EXTRAIT FOURNI
»»
Dans l'immense salle de bois et de lumière, toute une foule s'organise, se place, et laisse dériver des paroles douces qui s'envolent. Les portes sont closes mais cachés, les artistes sont dans l'attente. Tout de noir vêtus, partitions ou instruments dans la main, choristes au gosier tout vibrant des dernières brouettes accomplies quelques minutes auparavant, ils n'ont d'yeux que pour l'écran vidéo qui leur montre la foule de la salle de bois.
Les musiciens rentreront après le choeur de femmes. Pour l'heure, comme à la maternelle, elles se rangent "dans le bon ordre". Un dernier regard à l'écran vidéo, un petit mot dans le casque du régisseur, il faut y aller. Les lourdes portes de bois s'ouvrent pour laisser passer les seize femmes puis les musiciens.
««
LA CONSIGNE
Poursuivez le récit de l'entrée en scène des choristes et des musiciens à partir de sa dernière phrase. Les données ci-après n'ont aucun lien avec l'extrait.

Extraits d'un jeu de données
»»
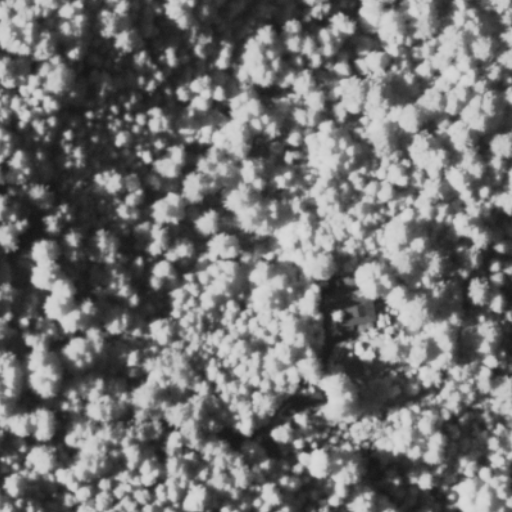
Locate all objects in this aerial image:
building: (36, 234)
building: (357, 309)
building: (351, 311)
building: (310, 401)
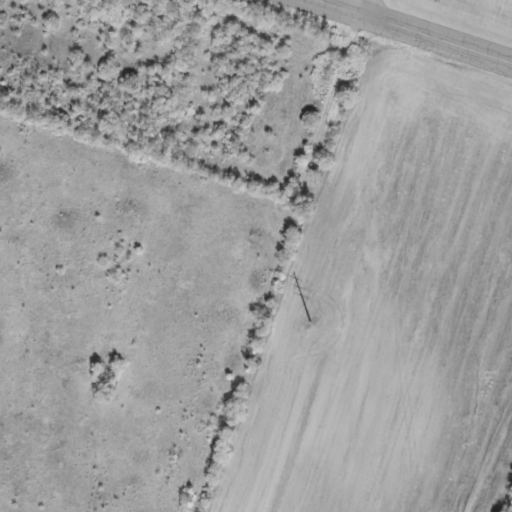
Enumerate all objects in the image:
road: (366, 8)
road: (412, 31)
power tower: (316, 324)
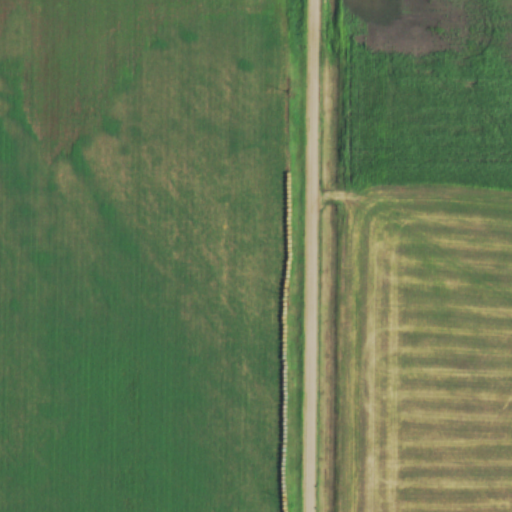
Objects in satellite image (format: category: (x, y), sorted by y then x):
road: (316, 256)
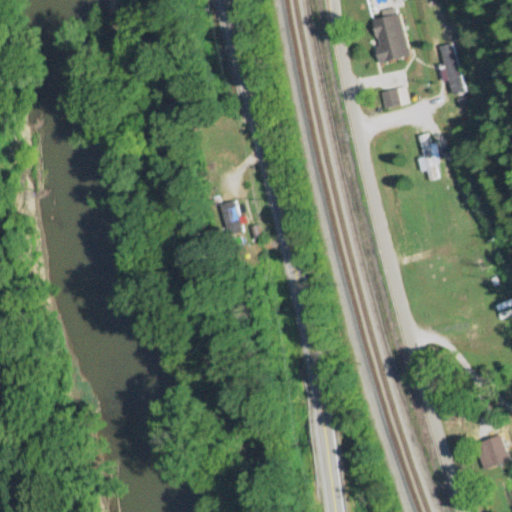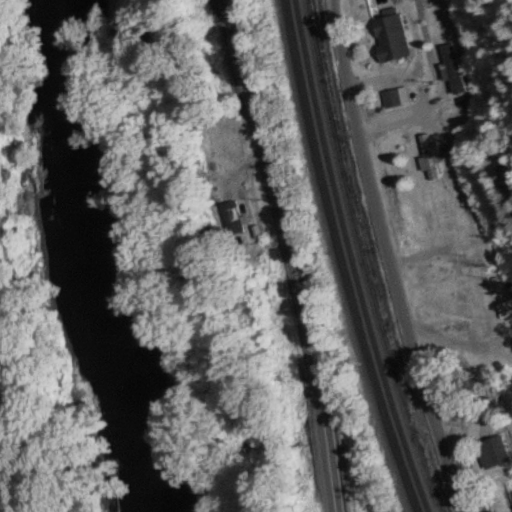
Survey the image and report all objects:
building: (390, 39)
building: (391, 40)
building: (449, 68)
building: (449, 69)
building: (391, 100)
building: (392, 100)
building: (429, 157)
building: (430, 157)
building: (232, 219)
building: (232, 220)
road: (288, 254)
river: (111, 257)
railway: (351, 258)
road: (392, 258)
building: (497, 331)
building: (498, 332)
building: (493, 455)
building: (494, 455)
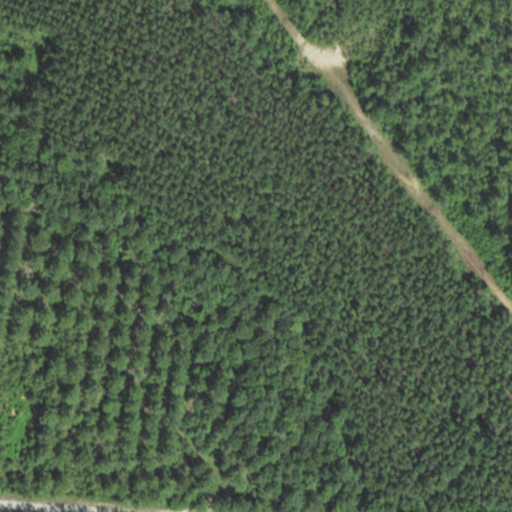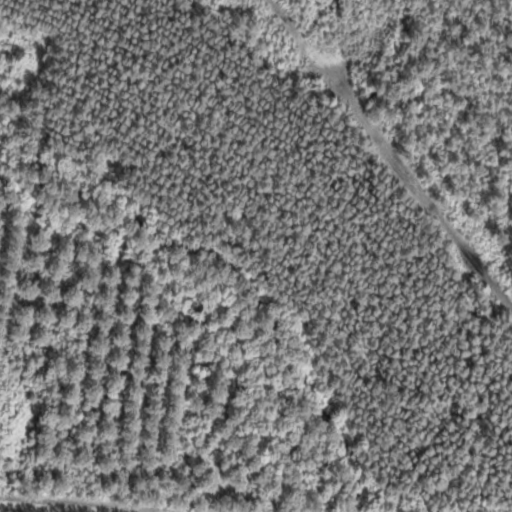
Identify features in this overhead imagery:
road: (101, 498)
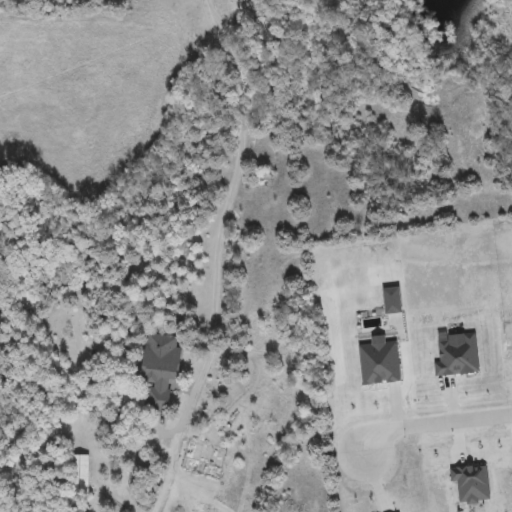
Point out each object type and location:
road: (221, 230)
building: (392, 300)
building: (458, 354)
building: (379, 361)
building: (158, 367)
building: (157, 371)
road: (432, 422)
building: (471, 482)
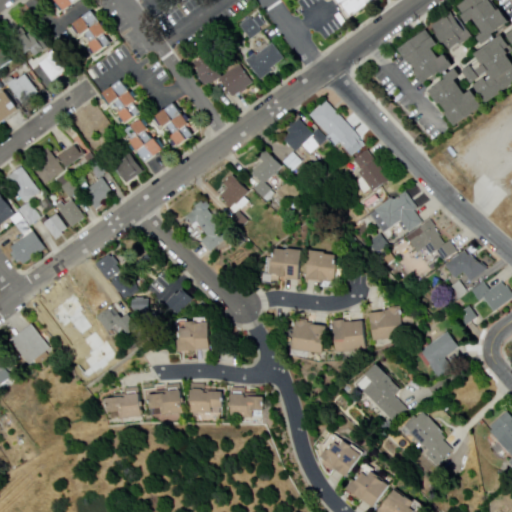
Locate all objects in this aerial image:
««
RÉSULTAT PRODUIT
Je mets le pied hors coulisses sans jeter un seul regard à la foule silencieuse. J'avance en priant de ne pas me prendre les pieds dans le costume de concert. Les applaudissements crépitent. Je sens une sorte de fébrilité mêlée de trac et d'émotion. Dans quelques minutes, la belle Ophélie se noiera dans un torrent, accompagnée de quelques mélodies tristes, et les petites fées d'un songe d'été lanceront de leur voix cristallines quelques conseils aux elfes de la forêt.
J'ai un an de plus à ce moment précis et je chante, extatique, oubliant ma vie.